REQUIREMENT: When you transcribe the records that follow, reproduce each line exactly as given.

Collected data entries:
______________________________

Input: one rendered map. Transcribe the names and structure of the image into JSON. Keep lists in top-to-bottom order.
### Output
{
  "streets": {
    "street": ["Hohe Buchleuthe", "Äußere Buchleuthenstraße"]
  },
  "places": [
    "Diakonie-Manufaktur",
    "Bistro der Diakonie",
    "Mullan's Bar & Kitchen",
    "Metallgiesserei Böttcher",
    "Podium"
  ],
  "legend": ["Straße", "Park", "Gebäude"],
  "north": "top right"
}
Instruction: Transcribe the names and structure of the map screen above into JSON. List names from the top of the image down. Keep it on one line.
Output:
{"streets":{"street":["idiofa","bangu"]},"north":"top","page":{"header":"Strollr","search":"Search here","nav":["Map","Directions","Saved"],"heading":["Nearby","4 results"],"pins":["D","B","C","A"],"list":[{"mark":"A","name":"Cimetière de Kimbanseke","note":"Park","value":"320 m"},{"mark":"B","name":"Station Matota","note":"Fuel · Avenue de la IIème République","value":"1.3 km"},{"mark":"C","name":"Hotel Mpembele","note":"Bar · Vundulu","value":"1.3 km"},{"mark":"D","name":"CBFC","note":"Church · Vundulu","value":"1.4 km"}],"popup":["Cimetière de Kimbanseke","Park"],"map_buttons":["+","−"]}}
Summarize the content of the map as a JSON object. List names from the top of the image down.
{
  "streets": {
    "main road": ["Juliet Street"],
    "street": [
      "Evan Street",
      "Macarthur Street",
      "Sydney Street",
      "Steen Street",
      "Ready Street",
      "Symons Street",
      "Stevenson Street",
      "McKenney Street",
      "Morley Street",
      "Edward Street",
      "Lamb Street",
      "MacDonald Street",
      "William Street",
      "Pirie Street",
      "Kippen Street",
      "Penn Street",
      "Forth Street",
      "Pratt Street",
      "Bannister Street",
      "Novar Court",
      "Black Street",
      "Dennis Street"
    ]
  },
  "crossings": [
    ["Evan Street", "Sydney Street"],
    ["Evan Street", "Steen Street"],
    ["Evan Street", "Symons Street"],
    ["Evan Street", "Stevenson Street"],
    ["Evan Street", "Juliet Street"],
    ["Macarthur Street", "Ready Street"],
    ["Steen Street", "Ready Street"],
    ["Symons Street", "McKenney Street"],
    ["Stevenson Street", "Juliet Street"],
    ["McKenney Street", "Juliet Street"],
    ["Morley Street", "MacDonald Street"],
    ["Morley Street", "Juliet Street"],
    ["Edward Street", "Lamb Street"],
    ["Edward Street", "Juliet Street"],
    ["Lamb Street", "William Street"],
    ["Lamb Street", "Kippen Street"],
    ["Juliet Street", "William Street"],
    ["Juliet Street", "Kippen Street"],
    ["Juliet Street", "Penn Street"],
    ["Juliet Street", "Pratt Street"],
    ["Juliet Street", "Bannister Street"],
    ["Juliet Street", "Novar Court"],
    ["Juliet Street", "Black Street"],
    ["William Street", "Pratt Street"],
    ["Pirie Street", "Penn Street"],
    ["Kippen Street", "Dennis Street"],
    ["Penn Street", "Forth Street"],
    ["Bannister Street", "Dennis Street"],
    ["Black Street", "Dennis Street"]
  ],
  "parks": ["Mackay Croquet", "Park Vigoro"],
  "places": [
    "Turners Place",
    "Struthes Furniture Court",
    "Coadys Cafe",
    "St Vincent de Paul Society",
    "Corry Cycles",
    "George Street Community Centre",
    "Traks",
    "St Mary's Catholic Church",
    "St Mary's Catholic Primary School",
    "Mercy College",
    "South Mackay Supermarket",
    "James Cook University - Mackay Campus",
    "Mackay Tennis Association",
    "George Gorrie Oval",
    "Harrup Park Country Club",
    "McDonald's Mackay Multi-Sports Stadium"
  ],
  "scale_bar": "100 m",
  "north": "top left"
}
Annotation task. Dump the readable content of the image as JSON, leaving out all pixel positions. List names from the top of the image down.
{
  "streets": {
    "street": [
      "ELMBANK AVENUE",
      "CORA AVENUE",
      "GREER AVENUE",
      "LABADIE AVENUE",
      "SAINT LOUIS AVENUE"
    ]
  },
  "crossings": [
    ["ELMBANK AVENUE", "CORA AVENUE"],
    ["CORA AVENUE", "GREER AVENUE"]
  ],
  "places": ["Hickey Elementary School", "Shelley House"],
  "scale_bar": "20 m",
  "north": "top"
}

______________________________

RESPONSE TO THE TASK:
Input: one rendered map. Transcribe the names and structure of the image into JSON. Keep lists in top-to-bottom order.
### Output
{
  "streets": {
    "street": ["Hohe Buchleuthe", "Äußere Buchleuthenstraße"]
  },
  "places": [
    "Diakonie-Manufaktur",
    "Bistro der Diakonie",
    "Mullan's Bar & Kitchen",
    "Metallgiesserei Böttcher",
    "Podium"
  ],
  "legend": ["Straße", "Park", "Gebäude"],
  "north": "top right"
}
Instruction: Transcribe the names and structure of the map screen above into JSON. List names from the top of the image down. Keep it on one line.
Output:
{"streets":{"street":["idiofa","bangu"]},"north":"top","page":{"header":"Strollr","search":"Search here","nav":["Map","Directions","Saved"],"heading":["Nearby","4 results"],"pins":["D","B","C","A"],"list":[{"mark":"A","name":"Cimetière de Kimbanseke","note":"Park","value":"320 m"},{"mark":"B","name":"Station Matota","note":"Fuel · Avenue de la IIème République","value":"1.3 km"},{"mark":"C","name":"Hotel Mpembele","note":"Bar · Vundulu","value":"1.3 km"},{"mark":"D","name":"CBFC","note":"Church · Vundulu","value":"1.4 km"}],"popup":["Cimetière de Kimbanseke","Park"],"map_buttons":["+","−"]}}
Summarize the content of the map as a JSON object. List names from the top of the image down.
{
  "streets": {
    "main road": ["Juliet Street"],
    "street": [
      "Evan Street",
      "Macarthur Street",
      "Sydney Street",
      "Steen Street",
      "Ready Street",
      "Symons Street",
      "Stevenson Street",
      "McKenney Street",
      "Morley Street",
      "Edward Street",
      "Lamb Street",
      "MacDonald Street",
      "William Street",
      "Pirie Street",
      "Kippen Street",
      "Penn Street",
      "Forth Street",
      "Pratt Street",
      "Bannister Street",
      "Novar Court",
      "Black Street",
      "Dennis Street"
    ]
  },
  "crossings": [
    ["Evan Street", "Sydney Street"],
    ["Evan Street", "Steen Street"],
    ["Evan Street", "Symons Street"],
    ["Evan Street", "Stevenson Street"],
    ["Evan Street", "Juliet Street"],
    ["Macarthur Street", "Ready Street"],
    ["Steen Street", "Ready Street"],
    ["Symons Street", "McKenney Street"],
    ["Stevenson Street", "Juliet Street"],
    ["McKenney Street", "Juliet Street"],
    ["Morley Street", "MacDonald Street"],
    ["Morley Street", "Juliet Street"],
    ["Edward Street", "Lamb Street"],
    ["Edward Street", "Juliet Street"],
    ["Lamb Street", "William Street"],
    ["Lamb Street", "Kippen Street"],
    ["Juliet Street", "William Street"],
    ["Juliet Street", "Kippen Street"],
    ["Juliet Street", "Penn Street"],
    ["Juliet Street", "Pratt Street"],
    ["Juliet Street", "Bannister Street"],
    ["Juliet Street", "Novar Court"],
    ["Juliet Street", "Black Street"],
    ["William Street", "Pratt Street"],
    ["Pirie Street", "Penn Street"],
    ["Kippen Street", "Dennis Street"],
    ["Penn Street", "Forth Street"],
    ["Bannister Street", "Dennis Street"],
    ["Black Street", "Dennis Street"]
  ],
  "parks": ["Mackay Croquet", "Park Vigoro"],
  "places": [
    "Turners Place",
    "Struthes Furniture Court",
    "Coadys Cafe",
    "St Vincent de Paul Society",
    "Corry Cycles",
    "George Street Community Centre",
    "Traks",
    "St Mary's Catholic Church",
    "St Mary's Catholic Primary School",
    "Mercy College",
    "South Mackay Supermarket",
    "James Cook University - Mackay Campus",
    "Mackay Tennis Association",
    "George Gorrie Oval",
    "Harrup Park Country Club",
    "McDonald's Mackay Multi-Sports Stadium"
  ],
  "scale_bar": "100 m",
  "north": "top left"
}
Annotation task. Dump the readable content of the image as JSON, leaving out all pixel positions. List names from the top of the image down.
{
  "streets": {
    "street": [
      "ELMBANK AVENUE",
      "CORA AVENUE",
      "GREER AVENUE",
      "LABADIE AVENUE",
      "SAINT LOUIS AVENUE"
    ]
  },
  "crossings": [
    ["ELMBANK AVENUE", "CORA AVENUE"],
    ["CORA AVENUE", "GREER AVENUE"]
  ],
  "places": ["Hickey Elementary School", "Shelley House"],
  "scale_bar": "20 m",
  "north": "top"
}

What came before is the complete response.